Confira a íntegra do pronunciamento:

            “Venho a esta tribuna para fazer uma homenagem a Instituição filantrópica e beneficente, a Sociedade Pernambucana de Combate ao Câncer - Hospital do Câncer que completou 70 anos de existência no dia de ontem, vivenciando uma nova fase de gestão, sólida e sustentável, em sua missão de proporcionar um tratamento humanizado, integral e de excelência em saúde.

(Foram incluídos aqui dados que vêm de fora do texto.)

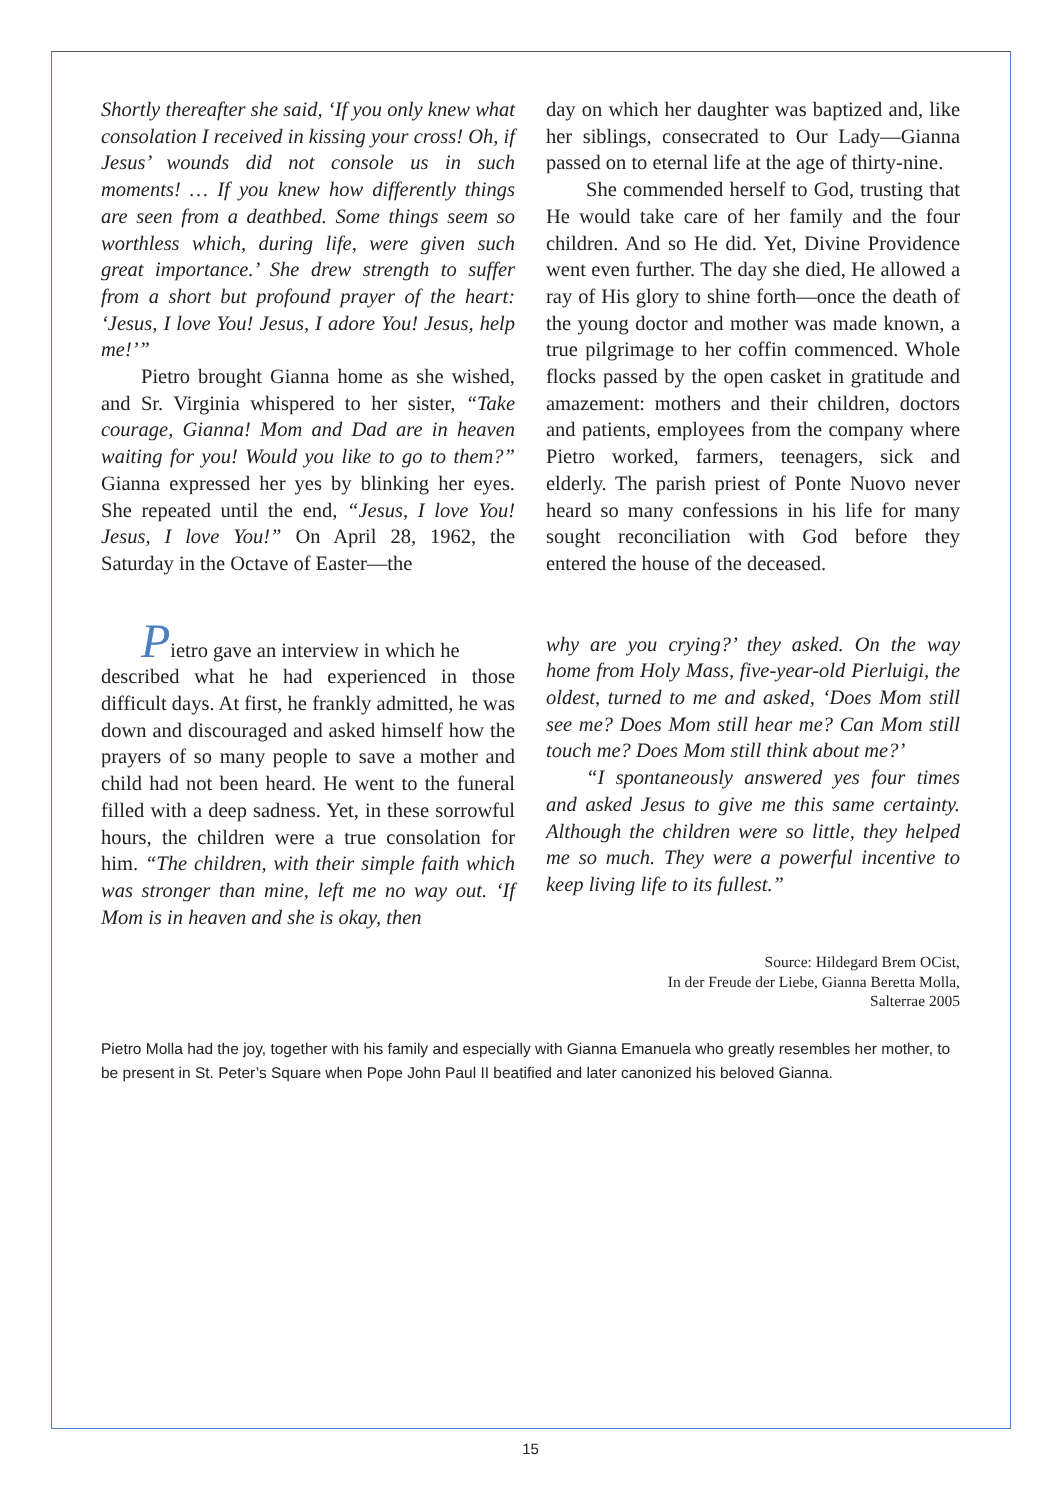Shortly thereafter she said, ‘If you only knew what consolation I received in kissing your cross! Oh, if Jesus’ wounds did not console us in such moments! … If you knew how differently things are seen from a deathbed. Some things seem so worthless which, during life, were given such great importance.’ She drew strength to suffer from a short but profound prayer of the heart: ‘Jesus, I love You! Jesus, I adore You! Jesus, help me!’”
Pietro brought Gianna home as she wished, and Sr. Virginia whispered to her sister, “Take courage, Gianna! Mom and Dad are in heaven waiting for you! Would you like to go to them?” Gianna expressed her yes by blinking her eyes. She repeated until the end, “Jesus, I love You! Jesus, I love You!” On April 28, 1962, the Saturday in the Octave of Easter—the
day on which her daughter was baptized and, like her siblings, consecrated to Our Lady—Gianna passed on to eternal life at the age of thirty-nine.
She commended herself to God, trusting that He would take care of her family and the four children. And so He did. Yet, Divine Providence went even further. The day she died, He allowed a ray of His glory to shine forth—once the death of the young doctor and mother was made known, a true pilgrimage to her coffin commenced. Whole flocks passed by the open casket in gratitude and amazement: mothers and their children, doctors and patients, employees from the company where Pietro worked, farmers, teenagers, sick and elderly. The parish priest of Ponte Nuovo never heard so many confessions in his life for many sought reconciliation with God before they entered the house of the deceased.
Pietro gave an interview in which he
described what he had experienced in those difficult days. At first, he frankly admitted, he was down and discouraged and asked himself how the prayers of so many people to save a mother and child had not been heard. He went to the funeral filled with a deep sadness. Yet, in these sorrowful hours, the children were a true consolation for him. “The children, with their simple faith which was stronger than mine, left me no way out. ‘If Mom is in heaven and she is okay, then
why are you crying?’ they asked. On the way home from Holy Mass, five-year-old Pierluigi, the oldest, turned to me and asked, ‘Does Mom still see me? Does Mom still hear me? Can Mom still touch me? Does Mom still think about me?’
“I spontaneously answered yes four times and asked Jesus to give me this same certainty. Although the children were so little, they helped me so much. They were a powerful incentive to keep living life to its fullest.”
Source: Hildegard Brem OCist,
In der Freude der Liebe, Gianna Beretta Molla,
Salterrae 2005
Pietro Molla had the joy, together with his family and especially with Gianna Emanuela who greatly resembles her mother, to be present in St. Peter’s Square when Pope John Paul II beatified and later canonized his beloved Gianna.
15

           O embrião da Sociedade Pernambucana de Combate ao Câncer foi gerado em um movimento social no ano de 1945, sob a liderança de duas bravas mulheres: dona Dília Henriques, esposa do médico José Henriques, e dona Esther Souto Carvalho, casada com o empresário e esportista Aldemar da Costa Carvalho. Juntas, elas mobilizaram comerciantes, médicos e profissionais liberais de diversas áreas em favor da causa.
            A Sociedade Pernambucana de Combate ao Câncer, uma entidade jurídica, é a mantenedora e administradora do Hospital do Câncer, criado inicialmente como Clínica do Câncer.
 Senhor presidente,
           O ponto de origem de todo este legado foi o voluntariado. A família Costa Carvalho doou o terreno da Av. Cruz Cabugá onde foi instalado o primeiro pavilhão de atendimento com 15 leitos. Com espírito visionário e humanitário, as pioneiras da Sociedade Pernambucana de Combate ao Câncer realizaram mutirão junto às classes empresariais para angariar recursos destinados à edificação do hospital e aquisição de equipamentos.
           O voluntariado, aliás, está incorporado à tradição do Hospital do Câncer de Pernambuco. No mês de julho deste ano, um grupo formado por 18 arquitetos sensibilizou comerciantes e fornecedores para a doação de materiais aplicados em reformas e melhorias de 19 ambientes do hospital, para oferecer mais comodidade e conforto aos pacientes e visitantes. A cultura de donativos também faz parte da tradição do Hospital do Câncer como forma de angariar receitas, sempre contando com credibilidade e receptividade por parte da população.
            Com estrutura capacitada para atender cerca de 55 por cento dos pacientes oncológicos do Estado, o Hospital do Câncer é um hospital filantrópico mantido com recursos do SUS, Governo do Estado e doações de pessoas físicas e jurídicas e realiza atualmente cerca de 1.200 procedimentos diários, entre cirurgias, consultas, sessões de quimio e radioterapia e atendimentos multiprofissionais. Para tanto dispõe de 274 leitos, 9 enfermarias, 22 leitos nas emergências, 16 leitos nas UTIs, 14 leitos de pediatria e 8 salas de cirurgia. O setor de urgência funciona 24 horas. 
            Senhor presidente,
           Entre as décadas de 1950 e 1970, o Hospital do Câncer pôde levar ao Recife palestrantes e especialistas internacionais, implementando novas tecnologias e dispondo de equipamentos modernos no combate à doença, transformando-se numa referência nacional.
            A partir da década de 1980 a crise começou a bater às portas da unidade. O acúmulo de dívidas com fornecedores, a falta de recursos para manutenção e atrasos no pagamento do funcionalismo geraram uma situação de insolvência nas atividades do HCP, única emergência oncológica de Pernambuco. O montante da dívida chegou a R$ 54 milhões. Mais grave era a dívida social para com os pacientes mais necessitados.
            As obras do prédio anexo ficaram paralisadas durante 17 anos. No limite da sobrevivência, mantenedores e funcionários do Hospital apelaram ao então governador Eduardo Campos em busca de uma solução.